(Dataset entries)
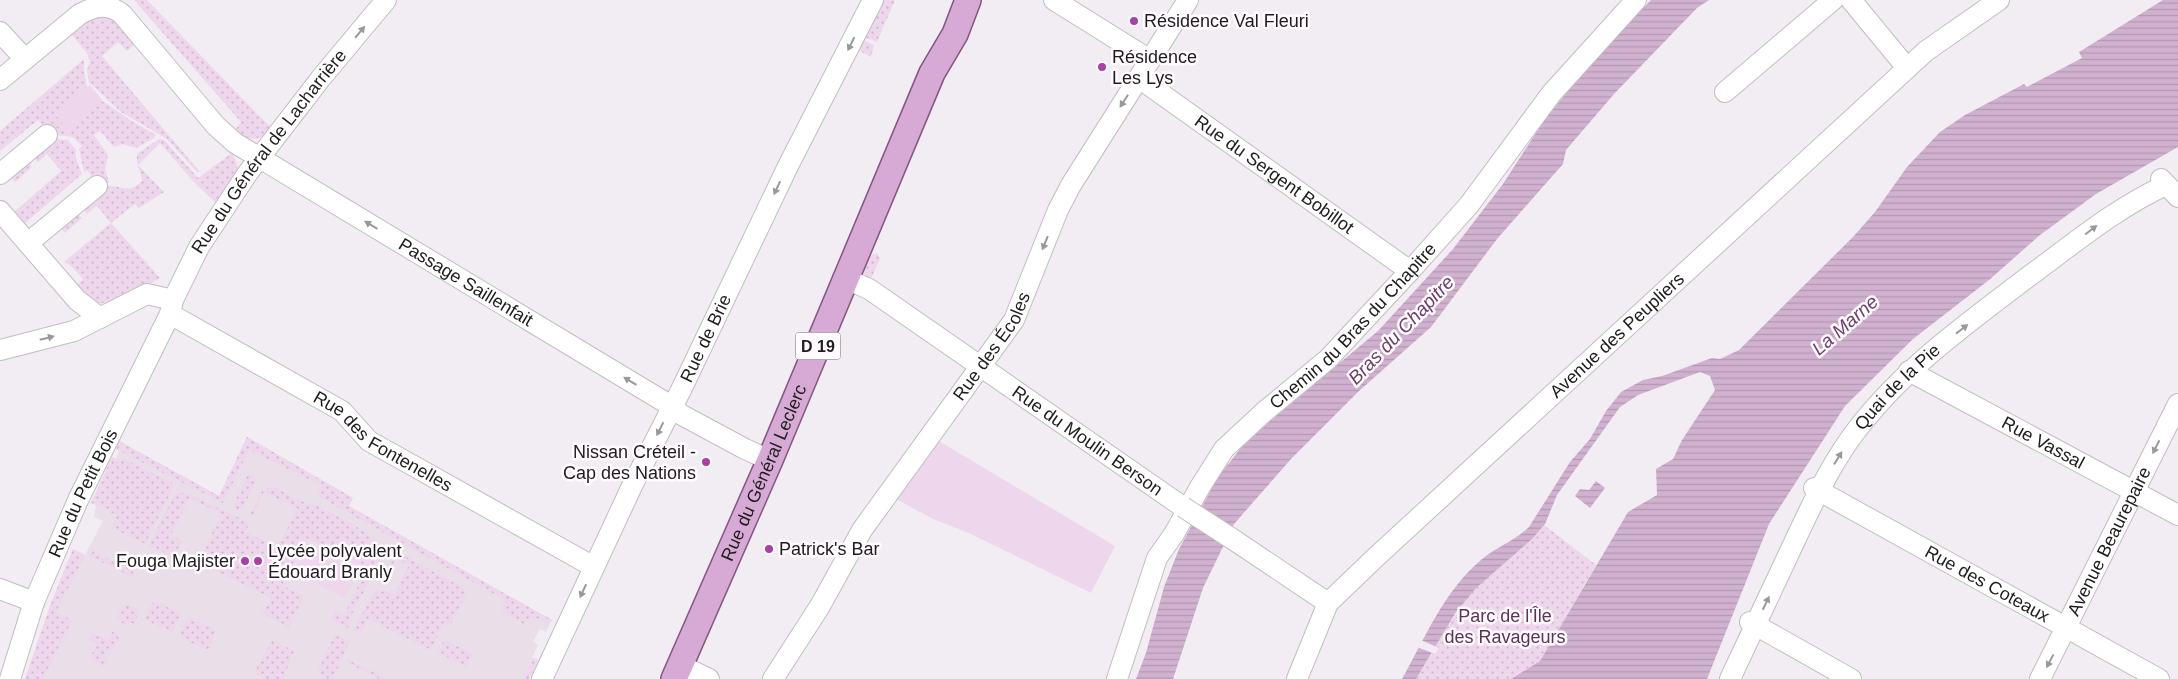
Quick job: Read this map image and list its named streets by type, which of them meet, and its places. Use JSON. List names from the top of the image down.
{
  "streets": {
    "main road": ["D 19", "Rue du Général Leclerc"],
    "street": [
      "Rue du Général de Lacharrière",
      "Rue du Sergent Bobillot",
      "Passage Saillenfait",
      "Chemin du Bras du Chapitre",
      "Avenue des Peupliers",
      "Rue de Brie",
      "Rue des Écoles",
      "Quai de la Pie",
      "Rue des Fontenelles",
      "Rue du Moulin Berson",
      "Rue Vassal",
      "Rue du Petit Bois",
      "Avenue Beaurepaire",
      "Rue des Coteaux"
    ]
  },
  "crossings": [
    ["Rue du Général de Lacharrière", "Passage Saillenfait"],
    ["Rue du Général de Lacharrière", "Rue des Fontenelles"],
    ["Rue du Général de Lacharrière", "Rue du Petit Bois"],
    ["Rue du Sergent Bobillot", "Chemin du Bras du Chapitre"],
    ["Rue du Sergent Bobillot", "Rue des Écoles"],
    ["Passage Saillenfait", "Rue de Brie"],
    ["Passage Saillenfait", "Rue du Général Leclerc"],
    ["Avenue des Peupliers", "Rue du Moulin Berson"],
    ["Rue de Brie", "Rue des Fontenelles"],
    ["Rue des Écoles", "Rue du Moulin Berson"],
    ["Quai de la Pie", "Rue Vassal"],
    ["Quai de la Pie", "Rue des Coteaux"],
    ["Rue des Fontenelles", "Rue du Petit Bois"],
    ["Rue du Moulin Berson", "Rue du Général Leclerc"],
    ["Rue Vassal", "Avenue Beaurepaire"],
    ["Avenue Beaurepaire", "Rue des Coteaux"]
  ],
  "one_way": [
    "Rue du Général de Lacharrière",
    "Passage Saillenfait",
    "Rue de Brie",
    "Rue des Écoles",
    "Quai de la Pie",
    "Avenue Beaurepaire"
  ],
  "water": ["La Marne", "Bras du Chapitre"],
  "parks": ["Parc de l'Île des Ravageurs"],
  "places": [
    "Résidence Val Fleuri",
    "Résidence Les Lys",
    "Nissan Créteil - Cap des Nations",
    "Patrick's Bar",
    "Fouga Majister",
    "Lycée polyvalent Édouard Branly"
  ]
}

* _HOW TO COMPLETE THIS TASK_: Count, in the records above, the lines that contain "Leclerc", and write only the resulting number.

* _RESPONSE AREA_: 3